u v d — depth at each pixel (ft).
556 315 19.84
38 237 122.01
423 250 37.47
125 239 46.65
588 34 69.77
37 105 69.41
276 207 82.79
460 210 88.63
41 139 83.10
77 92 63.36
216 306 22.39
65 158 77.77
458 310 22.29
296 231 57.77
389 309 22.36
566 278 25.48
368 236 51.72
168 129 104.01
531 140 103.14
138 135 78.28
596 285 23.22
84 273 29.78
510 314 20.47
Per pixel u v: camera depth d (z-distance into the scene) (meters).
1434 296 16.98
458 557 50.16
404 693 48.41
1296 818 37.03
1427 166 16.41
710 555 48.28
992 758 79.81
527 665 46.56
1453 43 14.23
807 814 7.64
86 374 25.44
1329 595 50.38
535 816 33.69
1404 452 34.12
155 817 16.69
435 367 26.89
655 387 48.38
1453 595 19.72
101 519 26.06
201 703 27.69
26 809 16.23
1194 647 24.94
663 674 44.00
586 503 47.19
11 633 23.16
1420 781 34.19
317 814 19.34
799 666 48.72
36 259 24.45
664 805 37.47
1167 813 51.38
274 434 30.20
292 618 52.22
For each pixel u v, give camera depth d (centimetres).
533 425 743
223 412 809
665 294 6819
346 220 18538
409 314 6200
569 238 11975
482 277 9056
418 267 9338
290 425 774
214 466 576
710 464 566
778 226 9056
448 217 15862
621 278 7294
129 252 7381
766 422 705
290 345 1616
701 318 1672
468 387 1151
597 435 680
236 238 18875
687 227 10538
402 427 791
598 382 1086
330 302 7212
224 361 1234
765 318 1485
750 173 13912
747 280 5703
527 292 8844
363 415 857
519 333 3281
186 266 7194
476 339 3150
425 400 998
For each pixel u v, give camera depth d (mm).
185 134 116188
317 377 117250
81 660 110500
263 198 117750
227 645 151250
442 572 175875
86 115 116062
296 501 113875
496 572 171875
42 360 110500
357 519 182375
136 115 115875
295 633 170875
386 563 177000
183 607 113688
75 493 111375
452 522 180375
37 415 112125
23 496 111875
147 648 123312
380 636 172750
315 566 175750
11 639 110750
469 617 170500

WORK ITEM> With the line that contains "747 280 5703" as the starting point, output each line exactly through the end of the listing above.

EXERCISE OUTPUT>
747 280 5703
527 292 8844
363 415 857
519 333 3281
186 266 7194
476 339 3150
425 400 998
For each pixel u v, give camera depth d (mm).
185 134 116188
317 377 117250
81 660 110500
263 198 117750
227 645 151250
442 572 175875
86 115 116062
296 501 113875
496 572 171875
42 360 110500
357 519 182375
136 115 115875
295 633 170875
386 563 177000
183 607 113688
75 493 111375
452 522 180375
37 415 112125
23 496 111875
147 648 123312
380 636 172750
315 566 175750
11 639 110750
469 617 170500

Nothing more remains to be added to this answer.